The Shelah answers this question by pointing out that Sheivet Levi was not enslaved in Mitzrayim.  The Gemara (Taanit 11a) states that while Klal Yisrael is in a state of suffering, it is forbidden for any individual to partake in any unnecessary and extravagant enjoyment.  The Shelah explains that despite the freedom that the Leviim retained, they wished to empathize with the suffering of their brethren.  Levi therefore gave his children, Gershon, Kehat, and Merari, names that implied slavery.  The Shelah explains that Gershon was so named because Klal Yisrael “lived in a land that was not theirs” (see Shemot 2:22); Kehat was named because, literally, “the teeth of Klal Yisrael were dulled (Nikhu, from the root Kuf Hei Hei) from the hardships of Galut;” and Merari was so named because the Mitzrim “embittered (VaYmareru) the lives of the Jews” (1:14).  In order to emphasize this point, the Torah specifically says, “These are the names of the sons of Levi;” as Klal Yisrael at large was suffering, the Leviim identified with them through the naming of their children.

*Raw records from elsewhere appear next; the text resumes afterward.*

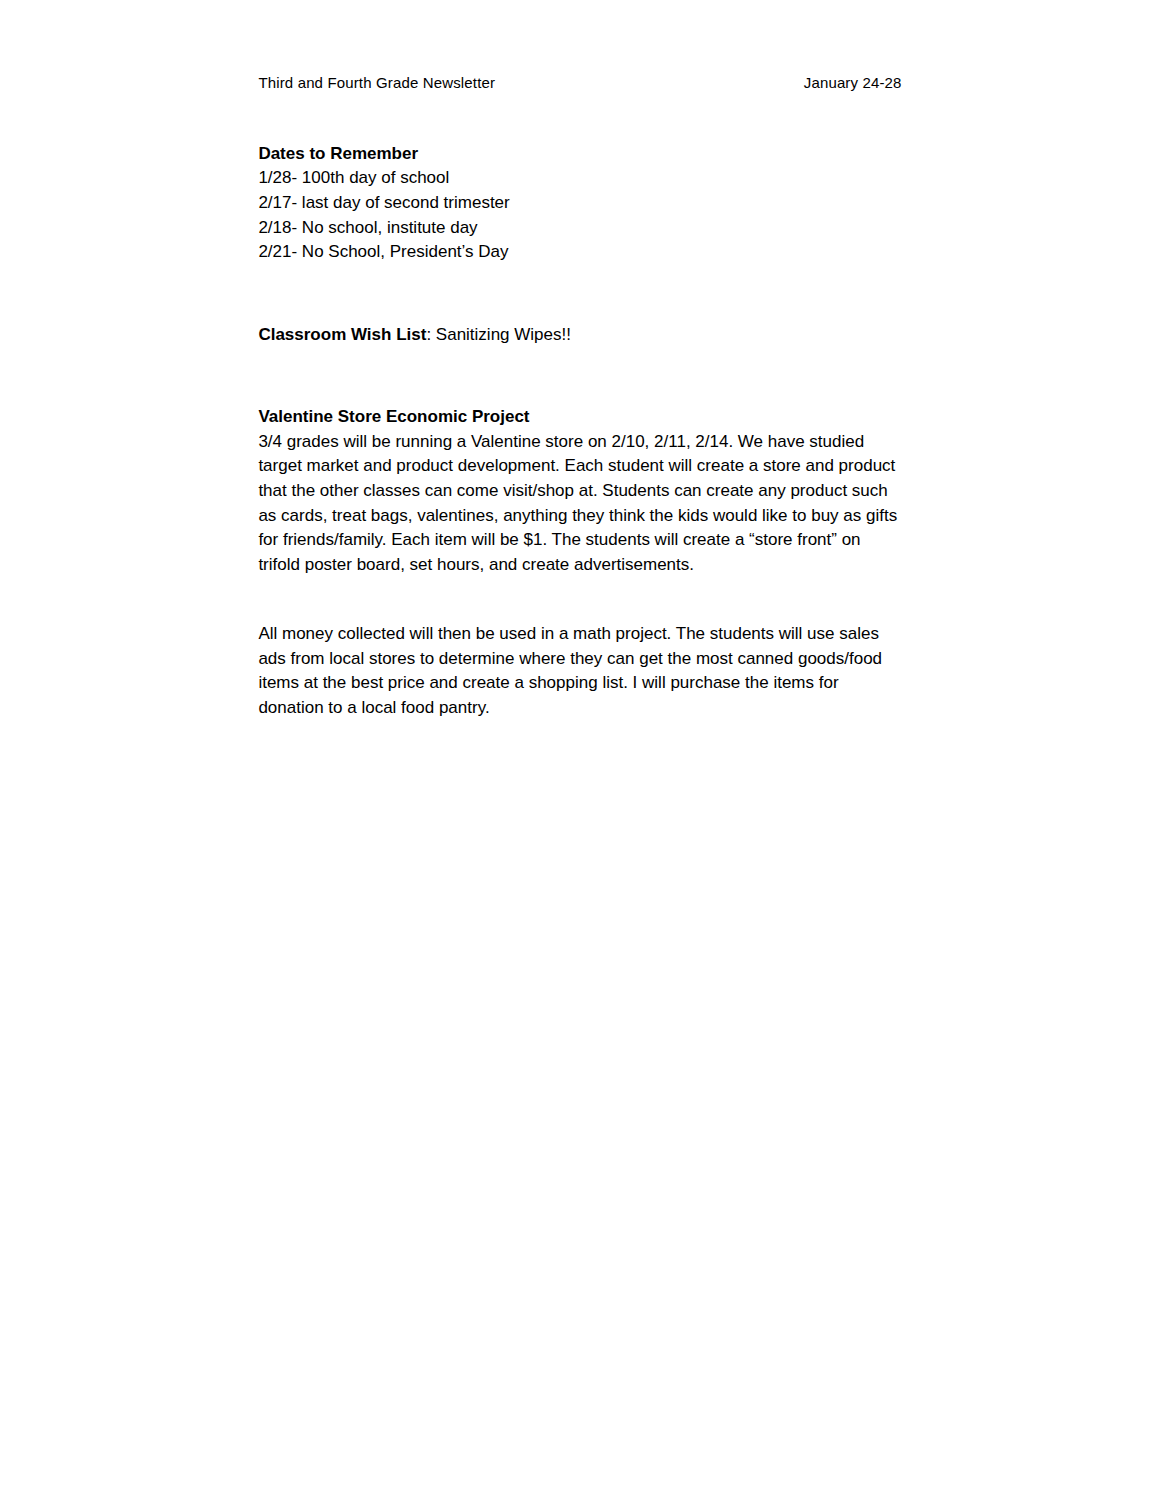Third and Fourth Grade Newsletter January 24-28
Dates to Remember
1/28- 100th day of school
2/17- last day of second trimester
2/18- No school, institute day
2/21- No School, President’s Day
Classroom Wish List: Sanitizing Wipes!!
Valentine Store Economic Project
3/4 grades will be running a Valentine store on 2/10, 2/11, 2/14. We have studied target market and product development. Each student will create a store and product that the other classes can come visit/shop at. Students can create any product such as cards, treat bags, valentines, anything they think the kids would like to buy as gifts for friends/family. Each item will be $1. The students will create a “store front” on trifold poster board, set hours, and create advertisements.
All money collected will then be used in a math project. The students will use sales ads from local stores to determine where they can get the most canned goods/food items at the best price and create a shopping list. I will purchase the items for donation to a local food pantry.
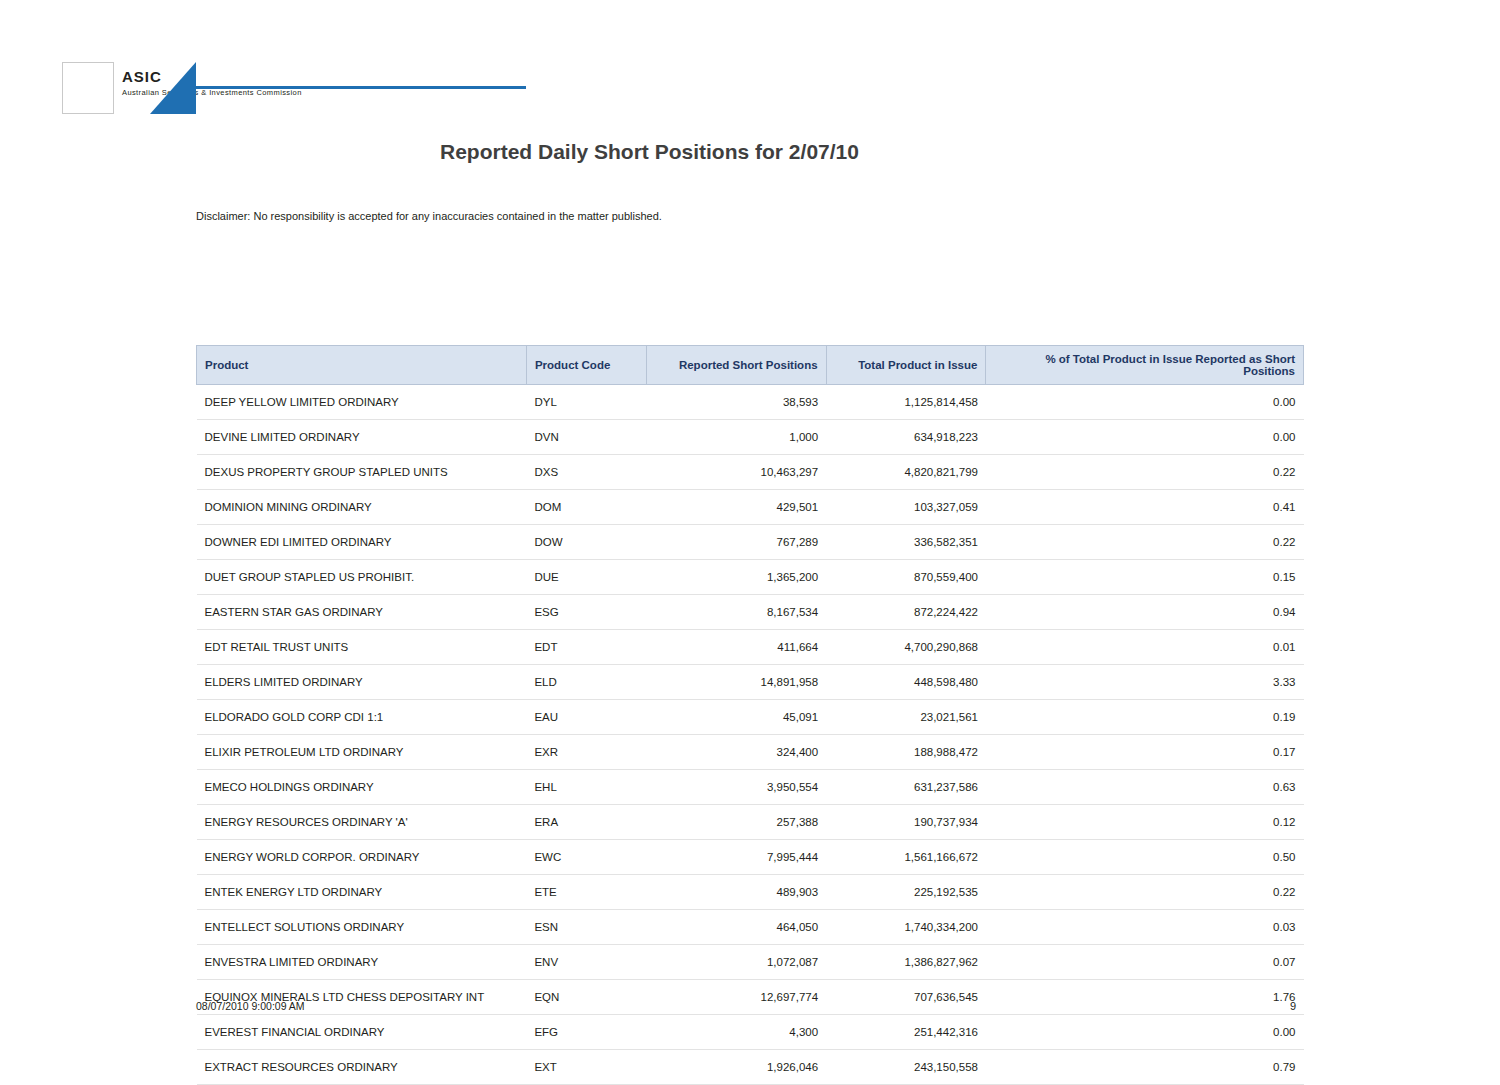ASIC
Australian Securities & Investments Commission
Reported Daily Short Positions for 2/07/10
Disclaimer: No responsibility is accepted for any inaccuracies contained in the matter published.
| Product | Product Code | Reported Short Positions | Total Product in Issue | % of Total Product in Issue Reported as Short Positions |
| --- | --- | --- | --- | --- |
| DEEP YELLOW LIMITED ORDINARY | DYL | 38,593 | 1,125,814,458 | 0.00 |
| DEVINE LIMITED ORDINARY | DVN | 1,000 | 634,918,223 | 0.00 |
| DEXUS PROPERTY GROUP STAPLED UNITS | DXS | 10,463,297 | 4,820,821,799 | 0.22 |
| DOMINION MINING ORDINARY | DOM | 429,501 | 103,327,059 | 0.41 |
| DOWNER EDI LIMITED ORDINARY | DOW | 767,289 | 336,582,351 | 0.22 |
| DUET GROUP STAPLED US PROHIBIT. | DUE | 1,365,200 | 870,559,400 | 0.15 |
| EASTERN STAR GAS ORDINARY | ESG | 8,167,534 | 872,224,422 | 0.94 |
| EDT RETAIL TRUST UNITS | EDT | 411,664 | 4,700,290,868 | 0.01 |
| ELDERS LIMITED ORDINARY | ELD | 14,891,958 | 448,598,480 | 3.33 |
| ELDORADO GOLD CORP CDI 1:1 | EAU | 45,091 | 23,021,561 | 0.19 |
| ELIXIR PETROLEUM LTD ORDINARY | EXR | 324,400 | 188,988,472 | 0.17 |
| EMECO HOLDINGS ORDINARY | EHL | 3,950,554 | 631,237,586 | 0.63 |
| ENERGY RESOURCES ORDINARY 'A' | ERA | 257,388 | 190,737,934 | 0.12 |
| ENERGY WORLD CORPOR. ORDINARY | EWC | 7,995,444 | 1,561,166,672 | 0.50 |
| ENTEK ENERGY LTD ORDINARY | ETE | 489,903 | 225,192,535 | 0.22 |
| ENTELLECT SOLUTIONS ORDINARY | ESN | 464,050 | 1,740,334,200 | 0.03 |
| ENVESTRA LIMITED ORDINARY | ENV | 1,072,087 | 1,386,827,962 | 0.07 |
| EQUINOX MINERALS LTD CHESS DEPOSITARY INT | EQN | 12,697,774 | 707,636,545 | 1.76 |
| EVEREST FINANCIAL ORDINARY | EFG | 4,300 | 251,442,316 | 0.00 |
| EXTRACT RESOURCES ORDINARY | EXT | 1,926,046 | 243,150,558 | 0.79 |
08/07/2010 9:00:09 AM
9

An obvious problem exists with this explanation of the Shelah.  Levi named his children when he was still in Eretz Yisrael, long before going down to Mitzrayim.  I have been offered two possible answers for this problem with the Shelah’s answer.  Rabbi Chaim Jachter suggested that perhaps Levi anticipated the slavery, based on the Brit Bein HaBetarim, and named his children accordingly.  Rav Moshe Mordechai Bloom suggests an alternative answer.  There is a well known idea that parents have Ruach HaKodesh (divine inspiration) when naming their children, so perhaps Levi unknowingly gave his children names that would be apropos of their future enslavement.  (See Berachot 7b, where such a concept is articulated.)

We live in a time when, perhaps more so than ever before in Jewish history, animosity exists between Jews, be it between Chassidim and Misnagdim, Zionists and anti-Zionists, or any other groups.  We often live our lives in a box, disregarding the hardships and views of others.  We must learn from the acts of Levi and the naming of his future children to care for and accept every Jew.